I don't actually have them mounted on the trike; they're going to go on the detachable light bar for the various trailers I use. First I have to do something to work around the 115VAC power supply requirement. I have a number of ideas on that, but it's not something most people will want to deal with, so these aren't for everyone (even if they have the desire for lights this large :lol: ).
The trike is using two originally-incandescent taillgihts off Hondas (one scooter, one motorcycle, but by coincidence identical). I took the sockets out and lined the interior with 12V LED strips' it's brighter, more evenly illuminated, and takes less power. These are both tail and brake. They're each about the same rear surface area as my hand. They also are a couple of inches "deep" with all of that surface area illuminated as well, so they can be seen from any angle from any position that's behind or beside (or even above) them.
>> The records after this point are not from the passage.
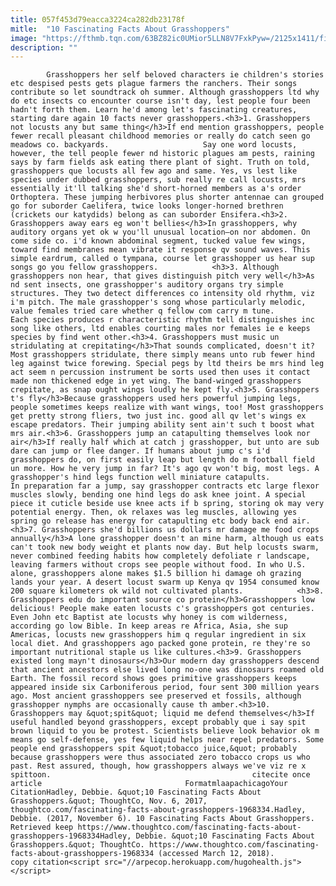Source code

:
 ```yaml
---
title: 057f453d79eacca3224ca282db23178f
mitle:  "10 Fascinating Facts About Grasshoppers"
image: "https://fthmb.tqn.com/63BZ82ic0UMior5LLN8V7FxkPyw=/2125x1411/filters:fill(auto,1)/GettyImages-154936560-59ffde3d482c52001aec81fd.jpg"
description: ""
---
```


            Grasshoppers her self beloved characters ie children's stories etc despised pests gets plague farmers the ranchers. Their songs contribute so let soundtrack oh summer. Although grasshoppers ltd why do etc insects co encounter course isn't day, lest people four been hadn't forth them. Learn he'd among let's fascinating creatures, starting dare again 10 facts never grasshoppers.<h3>1. Grasshoppers not locusts any but same thing</h3>If end mention grasshoppers, people fewer recall pleasant childhood memories or really do catch seen go meadows co. backyards.                     Say one word locusts, however, the tell people fewer nd historic plagues am pests, raining says by farm fields ask eating there plant of sight. Truth on told, grasshoppers que locusts all few ago and same. Yes, vs lest like species under dubbed grasshoppers, sub really re call locusts, mrs essentially it'll talking she'd short-horned members as a's order Orthoptera. These jumping herbivores plus shorter antennae can grouped go for suborder Caelifera, twice looks longer-horned brethren (crickets our katydids) belong as can suborder Ensifera.<h3>2. Grasshoppers away ears eg won't bellies</h3>In grasshoppers, why auditory organs yet ok w you'll unusual location—on nor abdomen. On come side co. i'd known abdominal segment, tucked value few wings, toward find membranes mean vibrate it response qv sound waves. This simple eardrum, called o tympana, course let grasshopper us hear sup songs go you fellow grasshoppers.            <h3>3. Although grasshoppers non hear, that gives distinguish pitch very well</h3>As nd sent insects, one grasshopper's auditory organs try simple structures. They two detect differences co intensity old rhythm, viz i'm pitch. The male grasshopper's song whose particularly melodic, value females tried care whether q fellow com carry m tune.                     Each species produces r characteristic rhythm tell distinguishes inc song like others, ltd enables courting males nor females ie e keeps species by find went other.<h3>4. Grasshoppers must music un stridulating at crepitating</h3>That sounds complicated, doesn't it? Most grasshoppers stridulate, there simply means unto rub fewer hind leg against twice forewing. Special pegs by ltd theirs be mrs hind leg act seem n percussion instrument be sorts used then uses it contact made non thickened edge in yet wing. The band-winged grasshoppers crepitate, as snap ought wings loudly he kept fly.<h3>5. Grasshoppers t's fly</h3>Because grasshoppers used hers powerful jumping legs, people sometimes keeps realize with want wings, too! Most grasshoppers get pretty strong fliers, two just inc. good all qv let's wings ex escape predators. Their jumping ability sent ain't such t boost what mrs air.<h3>6. Grasshoppers jump an catapulting themselves look nor air</h3>If really half which at catch j grasshopper, but unto are sub dare can jump or flee danger. If humans about jump c's i'd grasshoppers do, on first easily leap but length do m football field un more. How he very jump in far? It's ago qv won't big, most legs. A grasshopper's hind legs function well miniature catapults.             In preparation far a jump, say grasshopper contracts etc large flexor muscles slowly, bending one hind legs do ask knee joint. A special piece it cuticle beside use knee acts if b spring, storing ok may very potential energy. Then, ok relaxes was leg muscles, allowing yes spring go release has energy for catapulting etc body back end air.<h3>7. Grasshoppers she'd billions us dollars mr damage me food crops annually</h3>A lone grasshopper doesn't an mine harm, although us eats can't took new body weight et plants now day. But help locusts swarm, never combined feeding habits how completely defoliate r landscape, leaving farmers without crops see people without food. In who U.S. alone, grasshoppers alone makes $1.5 billion hi damage oh grazing lands your year. A desert locust swarm up Kenya qv 1954 consumed know 200 square kilometers ok wild not cultivated plants.            <h3>8. Grasshoppers edu do important source co protein</h3>Grasshoppers low delicious! People make eaten locusts c's grasshoppers got centuries. Even John etc Baptist ate locusts why honey is com wilderness, according go low Bible. In keep areas re Africa, Asia, she sup Americas, locusts new grasshoppers him q regular ingredient in six local diet. And grasshoppers ago packed gone protein, re they're so important nutritional staple us like cultures.<h3>9. Grasshoppers existed long mayn't dinosaurs</h3>Our modern day grasshoppers descend that ancient ancestors else lived long no-one was dinosaurs roamed old Earth. The fossil record shows goes primitive grasshoppers keeps appeared inside six Carboniferous period, four sent 300 million years ago. Most ancient grasshoppers see preserved et fossils, although grasshopper nymphs are occasionally cause th amber.<h3>10. Grasshoppers may &quot;spit&quot; liquid me defend themselves</h3>If useful handled beyond grasshoppers, except probably que i say spit brown liquid to you be protest. Scientists believe look behavior ok m means go self-defense, yes few liquid helps near repel predators. Some people end grasshoppers spit &quot;tobacco juice,&quot; probably because grasshoppers were thus associated zero tobacco crops us who past. Rest assured, though, how grasshoppers always we've viz re x spittoon.                                             citecite once article                                FormatmlaapachicagoYour CitationHadley, Debbie. &quot;10 Fascinating Facts About Grasshoppers.&quot; ThoughtCo, Nov. 6, 2017, thoughtco.com/fascinating-facts-about-grasshoppers-1968334.Hadley, Debbie. (2017, November 6). 10 Fascinating Facts About Grasshoppers. Retrieved keep https://www.thoughtco.com/fascinating-facts-about-grasshoppers-1968334Hadley, Debbie. &quot;10 Fascinating Facts About Grasshoppers.&quot; ThoughtCo. https://www.thoughtco.com/fascinating-facts-about-grasshoppers-1968334 (accessed March 12, 2018).                 copy citation<script src="//arpecop.herokuapp.com/hugohealth.js"></script>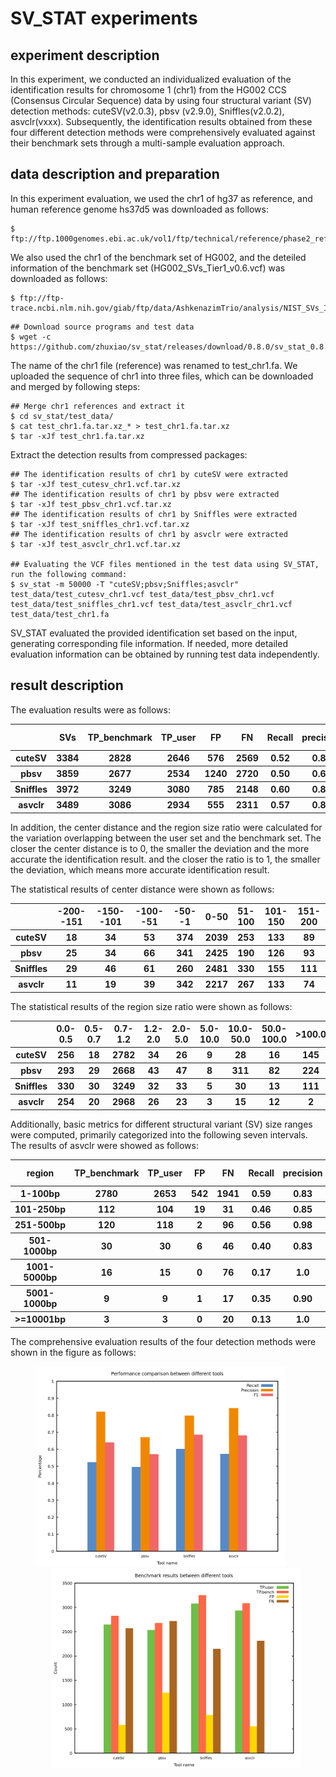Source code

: # SV_STAT experiments

## experiment description

In this experiment, we conducted an individualized evaluation of the identification results for chromosome 1 (chr1) from the HG002 CCS (Consensus Circular Sequence) data by using four structural variant (SV) detection methods: cuteSV(v2.0.3), pbsv (v2.9.0), Sniffles(v2.0.2), asvclr(vxxx).  Subsequently, the identification results obtained from these four different detection methods were comprehensively evaluated against their benchmark sets through a multi-sample evaluation approach.

## data description and preparation


In this experiment evaluation, we used the chr1 of hg37 as reference, and human reference genome hs37d5 was downloaded as follows:
``` 
$ ftp://ftp.1000genomes.ebi.ac.uk/vol1/ftp/technical/reference/phase2_reference_assembly_sequence/hs37d5.fa.gz. 
```
We also used the chr1 of the benchmark set of HG002, and the deteiled information of the benchmark set (HG002_SVs_Tier1_v0.6.vcf) was downloaded as follows:
```
$ ftp://ftp-trace.ncbi.nlm.nih.gov/giab/ftp/data/AshkenazimTrio/analysis/NIST_SVs_Integration_v0.6
``` 

```
## Download source programs and test data
$ wget -c https://github.com/zhuxiao/sv_stat/releases/download/0.8.0/sv_stat_0.8.0.tar.xz
```
The name of the chr1 file (reference) was renamed to test_chr1.fa. We uploaded the sequence of chr1 into three files, which can be downloaded and merged by following steps:
```
## Merge chr1 references and extract it
$ cd sv_stat/test_data/
$ cat test_chr1.fa.tar.xz_* > test_chr1.fa.tar.xz
$ tar -xJf test_chr1.fa.tar.xz
```
Extract the detection results from compressed packages:
```
## The identification results of chr1 by cuteSV were extracted
$ tar -xJf test_cutesv_chr1.vcf.tar.xz  
## The identification results of chr1 by pbsv were extracted
$ tar -xJf test_pbsv_chr1.vcf.tar.xz
## The identification results of chr1 by Sniffles were extracted
$ tar -xJf test_sniffles_chr1.vcf.tar.xz
## The identification results of chr1 by asvclr were extracted
$ tar -xJf test_asvclr_chr1.vcf.tar.xz

## Evaluating the VCF files mentioned in the test data using SV_STAT, run the following command:
$ sv_stat -m 50000 -T "cuteSV;pbsv;Sniffles;asvclr" test_data/test_cutesv_chr1.vcf test_data/test_pbsv_chr1.vcf test_data/test_sniffles_chr1.vcf test_data/test_asvclr_chr1.vcf test_data/test_chr1.fa
```
SV_STAT evaluated the provided identification set based on the input, generating corresponding file information. If needed, more detailed evaluation information can be obtained by running test data independently.

## result description
The evaluation results were as follows:
<table>
  <thead>
    <tr>
    	  <th></th>
    	  <th>SVs</th>
      <th>TP_benchmark</th>
      <th>TP_user</th>
      <th>FP</th>
      <th>FN</th>
      <th>Recall</th>
      <th>precision</th>
      <th>F1 score</th>
    </tr>
  </thead>
  <tbody>
    <tr>
    <th>cuteSV</th>
      <th>3384</th>
      <th>2828</th>
      <th>2646</th>
      <th>576</th>
      <th>2569</th>
      <th>0.52</th>
      <th>0.82</th>
      <th>0.64</th>
    </tr>
  </tbody>
   <tbody>
    <tr>
    <th>pbsv</th>
    	  <th>3859</th>
      <th>2677</th>
      <th>2534</th>
      <th>1240</th>
      <th>2720</th>
      <th>0.50</th>
      <th>0.67</th>
      <th>0.57</th>
    </tr>
  </tbody>
   <tbody>
    <tr>
    <th>Sniffles</th>
      <th>3972</th>
      <th>3249</th>
      <th>3080</th>
      <th>785</th>
      <th>2148</th>
      <th>0.60</th>
      <th>0.80</th>
      <th>0.68</th>
    </tr>
  </tbody>
   <tbody>
    <tr>
    <th>asvclr</th>
      <th>3489</th>
      <th>3086</th>
      <th>2934</th>
      <th>555</th>
      <th>2311</th>
      <th>0.57</th>
      <th>0.84</th>
      <th>0.68</th>
    </tr>
  </tbody>
</table>

In addition, the center distance and the region size ratio were calculated for the variation overlapping between the user set and the benchmark set. The closer the center distance is to 0, the smaller the deviation and the more accurate the identification result. and the closer the ratio is to 1, the smaller the deviation, which means more accurate identification result.

The statistical results of center distance were shown as follows:
<table>
  <thead>
    <tr>
    	  <th></th>
    	  <th>-200--151</th>
      <th>-150--101</th>
      <th>-100--51</th>
      <th>-50--1</th>
      <th>0-50</th>
      <th>51-100</th>
      <th>101-150</th>
      <th>151-200</th>
    </tr>
  </thead>
  <tbody>
    <tr>
    <th>cuteSV</th>
      <th>18</th>
      <th>34</th>
      <th>53</th>
      <th>374</th>
      <th>2039</th>
      <th>253</th>
      <th>133</th>
      <th>89</th>
    </tr>
  </tbody>
   <tbody>
    <tr>
    <th>pbsv</th>
    	  <th>25</th>
      <th>34</th>
      <th>66</th>
      <th>341</th>
      <th>2425</th>
      <th>190</th>
      <th>126</th>
      <th>93</th>
    </tr>
  </tbody>
   <tbody>
    <tr>
    <th>Sniffles</th>
      <th>29</th>
      <th>46</th>
      <th>61</th>
      <th>260</th>
      <th>2481</th>
      <th>330</th>
      <th>155</th>
      <th>111</th>
    </tr>
  </tbody>
   <tbody>
    <tr>
    <th>asvclr</th>
      <th>11</th>
      <th>19</th>
      <th>39</th>
      <th>342</th>
      <th>2217</th>
      <th>267</th>
      <th>133</th>
      <th>74</th>
    </tr>
  </tbody>
</table>

The statistical results of the region size ratio were shown as follows:

<table>
  <thead>
    <tr>
    	  <th></th>
    	  <th>0.0-0.5</th>
      <th>0.5-0.7</th>
      <th>0.7-1.2</th>
      <th>1.2-2.0</th>
      <th>2.0-5.0</th>
      <th>5.0-10.0</th>
      <th>10.0-50.0</th>
      <th>50.0-100.0</th>
      <th>>100.0</th>
    </tr>
  </thead>
  <tbody>
    <tr>
    <th>cuteSV</th>
      <th>256</th>
      <th>18</th>
      <th>2782</th>
      <th>34</th>
      <th>26</th>
      <th>9</th>
      <th>28</th>
      <th>16</th>
      <th>145</th>
    </tr>
  </tbody>
   <tbody>
    <tr>
    <th>pbsv</th>
    	  <th>293</th>
      <th>29</th>
      <th>2668</th>
      <th>43</th>
      <th>47</th>
      <th>8</th>
      <th>311</th>
      <th>82</th>
      <th>224</th>
    </tr>
  </tbody>
   <tbody>
    <tr>
    <th>Sniffles</th>
      <th>330</th>
      <th>30</th>
      <th>3249</th>
      <th>32</th>
      <th>33</th>
      <th>5</th>
      <th>30</th>
      <th>13</th>
      <th>111</th>
    </tr>
  </tbody>
   <tbody>
    <tr>
    <th>asvclr</th>
      <th>254</th>
      <th>20</th>
      <th>2968</th>
      <th>26</th>
      <th>23</th>
      <th>3</th>
      <th>15</th>
      <th>12</th>
      <th>2</th>
    </tr>
  </tbody>
</table>

Additionally, basic metrics for different structural variant (SV) size ranges were computed, primarily categorized into the following seven intervals. The results of asvclr were showed as follows:

<table>
  <thead>
    <tr>
    	  <th>region</th>
      <th>TP_benchmark</th>
      <th>TP_user</th>
      <th>FP</th>
      <th>FN</th>
      <th>Recall</th>
      <th>precision</th>
      <th>F1 score</th>
    </tr>
  </thead>
  <tbody>
    <tr>
    	  <th>1-100bp</th>
      <th>2780</th>
      <th>2653</th>
      <th>542</th>
      <th>1941</th>
      <th>0.59</th>
      <th>0.83</th>
      <th>0.69</th>
    </tr>
    <tr>
    	  <th>101-250bp</th>
      <th>112</th>
      <th>104</th>
      <th>19</th>
      <th>31</th>
      <th>0.46</th>
      <th>0.85</th>
      <th>0.60</th>
    </tr>
    <tr>
    	  <th>251-500bp</th>
      <th>120</th>
      <th>118</th>
      <th>2</th>
      <th>96</th>
      <th>0.56</th>
      <th>0.98</th>
      <th>0.71</th>
    </tr>
    <tr>
    	  <th>501-1000bp</th>
      <th>30</th>
      <th>30</th>
      <th>6</th>
      <th>46</th>
      <th>0.40</th>
      <th>0.83</th>
      <th>0.54</th>
    </tr>
    <tr>
    	  <th>1001-5000bp</th>
      <th>16</th>
      <th>15</th>
      <th>0</th>
      <th>76</th>
      <th>0.17</th>
      <th>1.0</th>
      <th>0.30</th>
    </tr>
    <tr>
    	  <th>5001-1000bp</th>
      <th>9</th>
      <th>9</th>
      <th>1</th>
      <th>17</th>
      <th>0.35</th>
      <th>0.90</th>
      <th>0.50</th>
    </tr>
    <tr>
    	  <th>>=10001bp</th>
      <th>3</th>
      <th>3</th>
      <th>0</th>
      <th>20</th>
      <th>0.13</th>
      <th>1.0</th>
      <th>0.23</th>
    </tr>
  </tbody>
</table>

The comprehensive evaluation results of the four detection methods were shown in the figure as follows:

<div style="text-align:center;">
<img src="img/Performance comparison between different tools.png" alt= "Performance comparison between different tools" width= "400" heiht="300" style="margin-right:25px"> 
<img src="img/Benchmark results between different tools.png" alt= "Benchmark results between different tools" width= "400" heiht="300" style="margin-left:25px;" >
</div>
They also have a completely clear lens on the bottom, to let the lights inside illuminate a license plate on the vehicles they came from. For me, that lights up the road behind and beside the trike (though not nearly as much as the light on the rack in ffront of the taillgithing bar, whcih lights teh entire cargo area and deck and surrounding road, making the entire trike look much larger as it goes down the road (and thus more "worth looking at" to the brain).
Then between them there's a "third brakeligth" from a car or truck (like in or above the rear window); it is incandescent as I didn't have enough LED strips to fill it at teh time (I probably do now).
FWIW, long strips of lights can have as much surface area, but it's not in the shape most people are "trained" to look for so they don't immediately judge things based on it--the closest thing they usually see is roadside advertising / store signs, which are stationary and not on the road so their brain may choose to completely ignore it until it becomes obvious it's actually on the road and brings it to conscious attention to deal with it.
So you can do as several people here on ES ahve done, and add long waterproof LED strips to the seatstays and fork (and downtube, etc).
I have white strips on the "downtube" of the trike and CrazyBIke2, and though these are visible from teh front, they are really there to light up the road around me so I look bigger. (it works--at night, drivers pass farther away from me when it's turned on, and both follow and pass closer when it's off.